=== PASSAGE ===

As they get older, talk about gender. Who in your family is a boy? Who is a girl? Celebrate the roles of each person in your family—Dad, Mom, and siblings. Talk about how God created us to live together, to be in community with each other and with him.
When it’s age-appropriate, talk with them about sex. Don’t leave this to their fifth-grade science class or social media. I remember how awkward it was for me to do this, but talking about it meant those topics were not taboo anymore. It became easier for my kids to ask their questions.
As you explain the physical act, talk about God’s plan for that—why it’s good, perfect, complementary. Talk about how marriage is a picture of Christ and the church.
This is great. But we know we aren’t the only influences in our children’s lives, and some cultural voices can be loud. What do we do when our kids encounter other views on sexuality and family?
We want our kids to rub shoulders with people who aren’t like them—culturally, ethnically, socioeconomically, religiously. When we put them in places where they start to see something different, then we can be the ones to answer their questions, and we can reinforce their Christian worldview.
Before our kids were born, my wife was the director of a crisis pregnancy center. I have been the director of an adoption and foster care ministry for the last two decades. Our kids would ask questions like, “Where’s so-and-so’s dad?” or “How did she get pregnant when she’s not married?”

===

PARTS OF THE EXERCISE –
- 1) According to the passage, how long has the writer been the director of an adoption and foster care ministry?
- 2) Update the passage from "We want our" to "their Christian worldview.", replacing "rub shoulders with" with "spend time with".
- 3) Go on with the passage about talking with children about sex and family, starting after its last sentence.
The records come from a different source than the passage.

=== RECORDS SUPPLIED ===

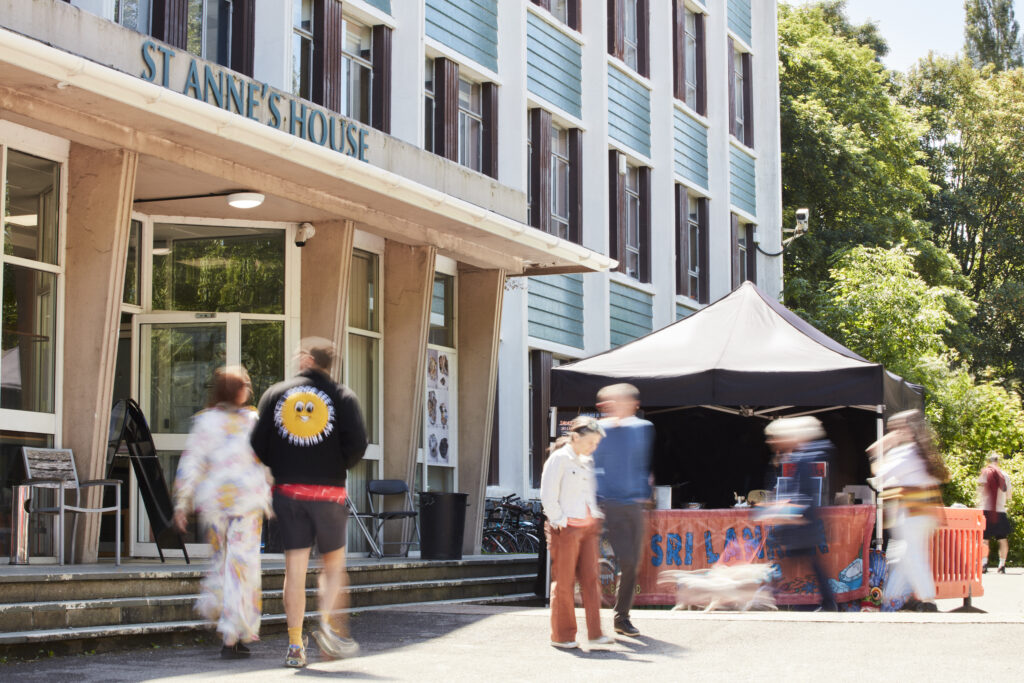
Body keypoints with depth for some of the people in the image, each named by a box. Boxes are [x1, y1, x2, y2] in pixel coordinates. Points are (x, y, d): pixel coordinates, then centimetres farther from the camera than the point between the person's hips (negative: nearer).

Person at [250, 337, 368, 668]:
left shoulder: (275, 394, 5)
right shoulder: (342, 396, -1)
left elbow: (258, 445, 0)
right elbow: (357, 444, -10)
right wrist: (338, 467, 7)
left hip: (287, 492, 2)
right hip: (329, 493, -1)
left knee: (294, 568, 3)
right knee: (334, 563, 12)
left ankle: (295, 645, 2)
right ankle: (329, 622, -8)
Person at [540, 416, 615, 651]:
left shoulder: (587, 462, 15)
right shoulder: (559, 459, -8)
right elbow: (548, 495, -12)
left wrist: (596, 518, 15)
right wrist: (560, 521, -13)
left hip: (587, 527, 7)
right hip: (566, 528, -7)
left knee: (590, 579, 0)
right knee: (564, 583, 0)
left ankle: (595, 635, -1)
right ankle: (562, 636, 9)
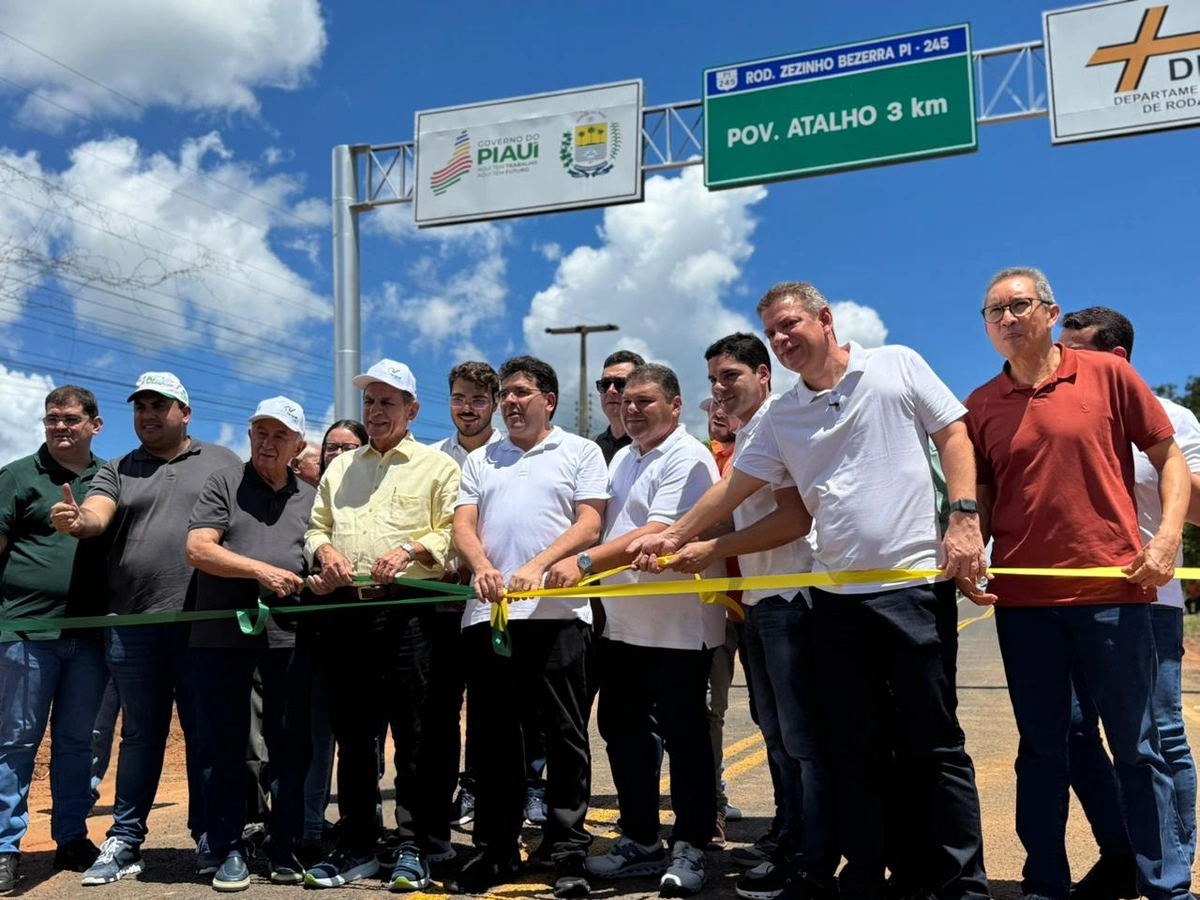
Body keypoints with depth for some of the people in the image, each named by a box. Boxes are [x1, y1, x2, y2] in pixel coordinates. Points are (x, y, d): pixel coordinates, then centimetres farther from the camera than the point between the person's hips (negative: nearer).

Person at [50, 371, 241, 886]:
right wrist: (77, 521, -30)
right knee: (140, 734, 9)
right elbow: (97, 515, -6)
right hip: (132, 625, 2)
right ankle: (124, 841, 17)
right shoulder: (117, 472, 13)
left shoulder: (221, 463, 11)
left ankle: (207, 838, 14)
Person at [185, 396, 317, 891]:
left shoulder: (310, 496, 15)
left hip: (288, 635, 2)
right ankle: (229, 850, 14)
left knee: (290, 747, 5)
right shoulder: (224, 483, 6)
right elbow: (198, 548, -6)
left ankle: (284, 849, 15)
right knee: (224, 746, 3)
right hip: (222, 634, -2)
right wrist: (260, 570, -14)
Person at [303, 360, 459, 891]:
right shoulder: (339, 468, 23)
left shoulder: (437, 465, 7)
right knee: (352, 732, 9)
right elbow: (316, 527, 23)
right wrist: (325, 551, 2)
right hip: (348, 610, 5)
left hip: (409, 611, -4)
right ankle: (357, 847, 19)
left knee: (414, 732, -2)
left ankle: (419, 847, 9)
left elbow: (454, 531, -2)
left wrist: (412, 549, -17)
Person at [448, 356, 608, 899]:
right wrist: (481, 566, -11)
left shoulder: (580, 452, 8)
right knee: (494, 737, 9)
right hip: (486, 613, 4)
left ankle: (567, 854, 9)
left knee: (564, 736, 0)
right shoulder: (481, 460, 20)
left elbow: (589, 525, -3)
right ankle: (496, 850, 20)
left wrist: (536, 567, -17)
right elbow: (463, 524, 10)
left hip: (556, 612, -4)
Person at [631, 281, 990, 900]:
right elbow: (733, 488, 14)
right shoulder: (782, 417, 12)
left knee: (934, 744, 2)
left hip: (916, 581, -4)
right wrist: (674, 536, 8)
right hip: (837, 596, 4)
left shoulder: (897, 365, 3)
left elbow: (954, 436, 2)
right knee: (855, 750, 10)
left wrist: (963, 518, -9)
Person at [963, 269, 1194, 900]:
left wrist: (1167, 536, -9)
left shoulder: (1107, 374, 1)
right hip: (1022, 599, 2)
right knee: (1041, 749, 11)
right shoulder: (980, 407, 7)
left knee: (1137, 747, 5)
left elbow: (1169, 457, 4)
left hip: (1113, 591, -2)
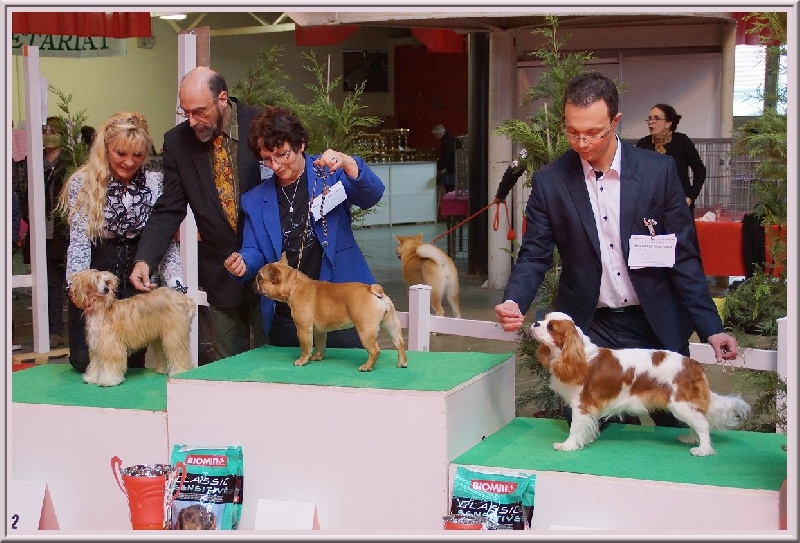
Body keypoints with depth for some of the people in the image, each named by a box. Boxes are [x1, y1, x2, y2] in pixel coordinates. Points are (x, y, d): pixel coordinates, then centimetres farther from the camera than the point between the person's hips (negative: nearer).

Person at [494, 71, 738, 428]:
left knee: (678, 428, 8)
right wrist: (514, 302, -21)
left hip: (655, 325, 0)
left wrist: (710, 329, -6)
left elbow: (683, 256, -1)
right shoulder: (549, 181, -3)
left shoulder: (659, 171, -4)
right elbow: (534, 255, -1)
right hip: (588, 329, 0)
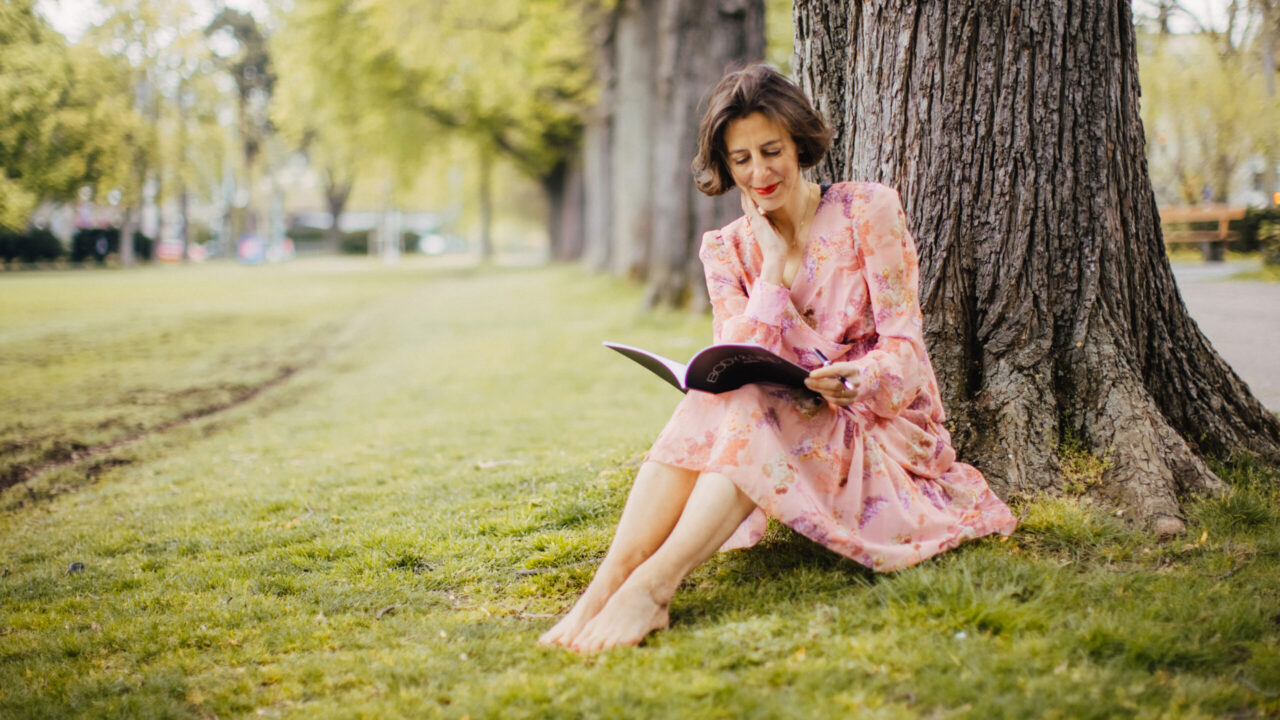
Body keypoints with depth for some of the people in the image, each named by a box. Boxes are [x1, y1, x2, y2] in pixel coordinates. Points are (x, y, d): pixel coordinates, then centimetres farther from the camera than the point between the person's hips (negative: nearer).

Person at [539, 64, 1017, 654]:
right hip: (785, 430, 3)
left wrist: (859, 379, -32)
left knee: (752, 408, -32)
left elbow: (904, 349, -10)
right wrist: (774, 263, -11)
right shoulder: (727, 249, 8)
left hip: (881, 430, -3)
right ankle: (609, 582, -43)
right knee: (710, 399, -29)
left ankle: (654, 585, -46)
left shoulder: (868, 211, -2)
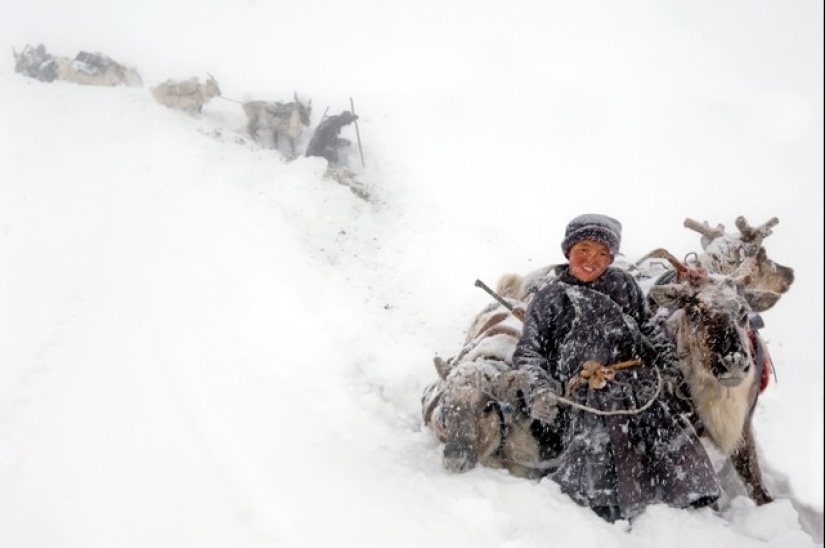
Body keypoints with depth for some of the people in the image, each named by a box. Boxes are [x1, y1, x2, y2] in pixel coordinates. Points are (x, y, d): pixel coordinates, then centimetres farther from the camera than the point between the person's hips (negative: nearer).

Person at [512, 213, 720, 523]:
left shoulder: (623, 284, 26)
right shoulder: (549, 298, 18)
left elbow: (652, 329, 23)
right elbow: (529, 352, 10)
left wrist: (668, 367, 6)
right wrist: (538, 389, -8)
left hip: (644, 385, 3)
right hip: (587, 399, -3)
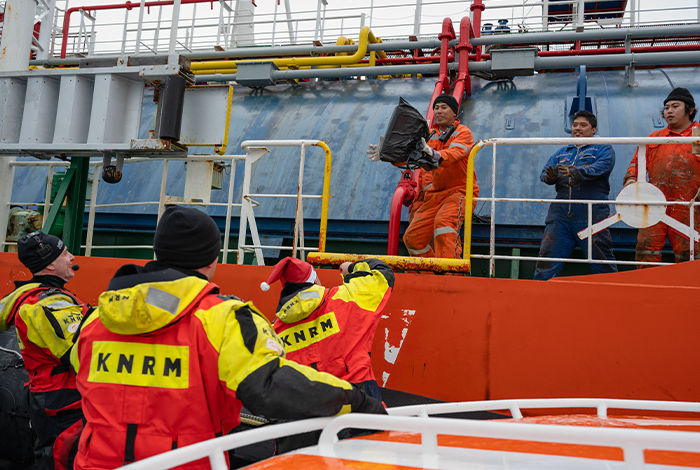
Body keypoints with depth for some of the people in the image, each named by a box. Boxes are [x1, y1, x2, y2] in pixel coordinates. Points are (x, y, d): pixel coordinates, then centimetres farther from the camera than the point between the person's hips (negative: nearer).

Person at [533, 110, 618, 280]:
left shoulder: (603, 150, 8)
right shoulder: (562, 152, 23)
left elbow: (602, 166, -13)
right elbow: (545, 172, 11)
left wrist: (575, 172, -31)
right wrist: (550, 176, -15)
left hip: (591, 216, -4)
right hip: (560, 214, 4)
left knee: (603, 265, 1)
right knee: (547, 258, 0)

===

SOLVED PROBLEMS –
- 1) For the last two decades.

- 2)
We want our kids to spend time with people who aren’t like them—culturally, ethnically, socioeconomically, religiously. When we put them in places where they start to see something different, then we can be the ones to answer their questions, and we can reinforce their Christian worldview.

- 3)
While not everyone works daily in pro-life ministry, similar questions might come up as your children encounter situations at school or even as they watch TV or movies.
In fact, media is so influential that when our kids are watching or listening to something, we should be close enough that we can hear what’s contrary to a biblical ethic or worldview.
And then we have to address it. When your kids ask questions about missing fathers or two moms, don’t shy away from answering—those are opportunities for discipleship. You can let them know what’s going on honestly (and age-appropriately), and then explain why we believe what we believe.
When your kids ask questions about missing fathers or two moms, don’t shy away from answering—those are opportunities for discipleship.
It’s also important to ask them questions: What did you enjoy about that show? What didn’t you enjoy? Did you notice the dad wasn’t providing for his family? Did you notice the couple wasn’t married? What did you think about that? How would you want to do that differently? What do you think is God’s design?
You don’t have to be formal—just talk as you go. “Hey, that’s interesting. That’s not how God would want it. I wish they wouldn’t have made those choices.”
Now that my kids are older, they’ll make comments when we watch something: “I wish he didn’t have to be such a womanizer.” “I wish that couple had been faithful to one another.” “Why do shows seem to normalize alternative lifestyles?”
They’re pointing out things that are contrary to God’s will. As parents, we can help them digest the differences between what they’re seeing and what’s true and orderly—and why.
That’s good advice. What about disordered sexuality that comes into our homes through the internet? Covenant Eyes tells us 75 percent of Christian men and 40 percent of Christian women consume pornography regularly. We also know the average age a child views pornography is 12.
There are many ways to fence your internet beyond pornography-blocking software. You can require a password (that a parent keeps) every time your child wants to access the internet. You can block your child from clearing his history. Covenant Eyes will take discreet screenshots from a device and alert an accountability partner. You can have your child’s time on screen and internet searches sent to you regularly.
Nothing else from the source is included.